Le titre peut sembler léger, mais on découvre vite sa cruauté : il y a ceux qui dansent et ceux qui les regardent…

Tout le livre est traversé par cette question du regard. Que signifie vivre sous les yeux des autres, dans une société où l’idée même de l’intimité, du secret, n’est pas vraiment permise ? Il est traversé, aussi, par la question du visible et de l’invisible : dans les sociétés très patriarcales comme le Maroc, on décide constamment de ce qui peut être vu et de ce qui ne le peut pas. Ce « regardez-nous danser » semble, au début, une forme de défi de la part de ce « nous », c’est-à-dire la jeunesse, la bourgeoisie. Mais on comprend au fil du livre qu’il s’agit d’un constat beaucoup plus mélancolique. Toutes les fêtes décrites sont inquiétantes, parfois presque macabres. Cela culmine dans la scène du mariage, où ceux qui dansent et profitent de la vie ont l’impression d’être épiés par ceux qui n’ont rien.

Ce Maroc des années 60 est un pays indépendant, mais non un pays libre…

C’est un pays où la notion de pouvoir reste très forte, que ce soit celui du père, du religieux ou du roi, où l’idée de liberté individuelle est balbutiante. On y est sans cesse rattrapé par ce qui nous domine ou ce qui nous aliène. Et même si c’est un pays indépendant, la présence des Français demeure bien réelle, une grande partie de la bourgeoisie va être très occidentalisée.
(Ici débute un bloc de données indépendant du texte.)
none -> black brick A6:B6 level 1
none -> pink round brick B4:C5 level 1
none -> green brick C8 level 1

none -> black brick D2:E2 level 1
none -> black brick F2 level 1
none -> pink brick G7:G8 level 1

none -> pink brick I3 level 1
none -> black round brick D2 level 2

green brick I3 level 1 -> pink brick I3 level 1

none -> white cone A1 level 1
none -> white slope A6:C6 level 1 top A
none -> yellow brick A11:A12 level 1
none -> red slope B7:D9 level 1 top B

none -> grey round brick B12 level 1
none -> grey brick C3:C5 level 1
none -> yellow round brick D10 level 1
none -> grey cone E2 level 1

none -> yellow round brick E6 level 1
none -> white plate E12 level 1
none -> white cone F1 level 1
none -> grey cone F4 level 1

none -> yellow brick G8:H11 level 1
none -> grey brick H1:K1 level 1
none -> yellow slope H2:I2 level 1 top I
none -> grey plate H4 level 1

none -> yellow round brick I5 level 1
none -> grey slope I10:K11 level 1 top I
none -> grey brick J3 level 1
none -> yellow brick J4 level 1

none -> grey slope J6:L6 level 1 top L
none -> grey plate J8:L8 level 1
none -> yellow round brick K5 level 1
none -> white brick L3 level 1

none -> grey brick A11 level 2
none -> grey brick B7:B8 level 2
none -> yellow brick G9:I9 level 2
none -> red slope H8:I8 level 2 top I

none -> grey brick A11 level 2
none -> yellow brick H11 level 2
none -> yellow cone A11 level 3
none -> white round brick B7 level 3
Il y a chez certains, comme Mehdi et Aïcha, un questionnement autour de leur identité. Sont-ils vraiment marocains ? Ou vivent-ils dans une bulle qui les éloigne petit à petit de leur pays ?

Avec le recul, comment comprendre l’attentat contre le roi ?

Hassan II prend le pouvoir en 1961, et dès le début de son règne, qui sera assez agité, il se montre brutal, mais d’une grande intelligence politique. Son rapport avec l’opposition est très ambigu : d’abord il négocie, ensuite il réprime. C’est aussi un roi entouré d’une nouvelle cour qui affiche un luxe insolent. La colère grossit pour aboutir en 1971 à ce premier attentat, fomenté par de très hauts gradés, qui considèrent que le roi n’arrive plus à tenir le pays, que la corruption devient insupportable.

Les femmes semblent moins brimées que dans le premier volet, mais toujours aussi dépendantes du bon vouloir des hommes…

En apparence, elles ont l’air plus libres, mais en réalité elles restent très soumises. À l’exception d’Aïcha, la seule qui étudie, qui travaille, qui a une vraie ambition personnelle et professionnelle, toutes les autres restent très aliénées. L’impression d’avoir plus de liberté reste surtout une illusion.

Aïcha incarne celle qui ose ?

C’est la première femme de cette famille qui va faire des études, devenir financièrement indépendante. Ma mère et ses amies faisaient partie de cette première génération de femmes à détenir ainsi une forme de pouvoir, de légitimité. Pourtant, elles ont vécu une vie très paradoxale. Elles étaient médecins, avocates, mais pouvaient se faire répudier par leur mari en cinq minutes et perdre la garde de leurs enfants.

Leïla Slimani est née en 1981. Elle est l’autrice de trois romans parus chez Gallimard, Dans le jardin de l’ogre, Chanson douce (prix Goncourt 2016, Grand prix des lectrices de Elle 2017, porté à l’écran en 2019, et Le pays des autres.

Entretien réalisé avec Leïla Slimani à l’occasion de la parution de Regardez-nous danser.